Ricorda Peter Falk e la stanza 603 che ancora porta quel nome nella sua memoria. Avvicinare Tito era praticamente impossibile, ma ci parla di Tuđman nei giorni della guerra. E poi Ali MacGrow, George Scott nella stanza 701 che impersonava Mussolini, e lui che portava da mangiare sul set. Anche la famosa attrice italiana Elsa Martinelli. Nel 1987, una volta gli chiese di portarle da mangiare: era nuova sul set, e lui lo fece anche il giorno dopo. Da questi episodi nacque il servizio catering del Bonavia.

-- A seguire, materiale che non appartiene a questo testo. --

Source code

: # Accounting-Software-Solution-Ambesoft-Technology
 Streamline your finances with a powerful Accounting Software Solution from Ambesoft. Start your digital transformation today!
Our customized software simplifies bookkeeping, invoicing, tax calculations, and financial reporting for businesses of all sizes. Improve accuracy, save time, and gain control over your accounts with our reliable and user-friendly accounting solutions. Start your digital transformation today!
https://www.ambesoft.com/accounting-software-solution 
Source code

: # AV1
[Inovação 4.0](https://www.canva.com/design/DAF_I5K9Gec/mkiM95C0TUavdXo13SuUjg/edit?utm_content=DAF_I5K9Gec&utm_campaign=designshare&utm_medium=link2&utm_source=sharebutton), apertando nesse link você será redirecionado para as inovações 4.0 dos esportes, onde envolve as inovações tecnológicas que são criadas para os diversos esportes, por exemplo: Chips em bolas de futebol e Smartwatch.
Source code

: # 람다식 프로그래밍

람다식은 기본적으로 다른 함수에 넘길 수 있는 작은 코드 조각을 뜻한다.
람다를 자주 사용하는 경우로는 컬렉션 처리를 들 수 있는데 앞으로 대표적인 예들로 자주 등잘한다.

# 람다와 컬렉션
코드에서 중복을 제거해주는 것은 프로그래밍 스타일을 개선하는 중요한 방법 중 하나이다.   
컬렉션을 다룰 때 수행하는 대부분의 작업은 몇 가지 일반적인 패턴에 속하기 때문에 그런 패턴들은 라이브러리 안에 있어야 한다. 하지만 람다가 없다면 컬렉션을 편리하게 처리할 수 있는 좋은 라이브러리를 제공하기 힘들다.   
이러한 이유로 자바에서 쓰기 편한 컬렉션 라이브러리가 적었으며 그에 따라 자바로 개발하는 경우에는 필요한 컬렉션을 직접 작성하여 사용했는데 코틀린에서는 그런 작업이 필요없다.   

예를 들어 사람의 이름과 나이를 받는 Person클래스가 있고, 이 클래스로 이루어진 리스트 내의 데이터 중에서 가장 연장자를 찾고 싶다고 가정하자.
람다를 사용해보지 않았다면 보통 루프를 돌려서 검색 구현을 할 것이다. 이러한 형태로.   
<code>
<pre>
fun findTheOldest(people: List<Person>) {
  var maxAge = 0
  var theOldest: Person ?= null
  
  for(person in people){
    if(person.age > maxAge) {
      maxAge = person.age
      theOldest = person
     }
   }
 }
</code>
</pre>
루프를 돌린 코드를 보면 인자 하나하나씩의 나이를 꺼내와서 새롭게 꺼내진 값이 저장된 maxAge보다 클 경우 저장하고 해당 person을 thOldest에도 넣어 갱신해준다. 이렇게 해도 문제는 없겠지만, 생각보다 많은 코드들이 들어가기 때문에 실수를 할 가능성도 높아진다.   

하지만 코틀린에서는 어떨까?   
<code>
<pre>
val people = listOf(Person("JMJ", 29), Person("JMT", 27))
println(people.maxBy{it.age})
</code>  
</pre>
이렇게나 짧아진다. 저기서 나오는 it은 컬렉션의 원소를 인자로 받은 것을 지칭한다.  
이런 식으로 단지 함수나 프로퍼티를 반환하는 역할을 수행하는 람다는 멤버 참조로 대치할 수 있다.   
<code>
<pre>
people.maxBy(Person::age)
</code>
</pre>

Ci racconta poi dello chef del Bonavia Ivan Linardić, il celebre autore della “pasta verde”, che guadagnava più del direttore stesso dell’hotel e divenne una vera star al Bonavia: gli italiani venivano apposta per assaggiare le sue creazioni.
Nonostante l’Ambasador di Abbazia e l’Esplanade di Zagabria fossero gli hotel più esclusivi della Croazia nell’ex Jugoslavia, tutto ciò che accadeva a Fiume trovava qui un punto di svolta, al Bonavia.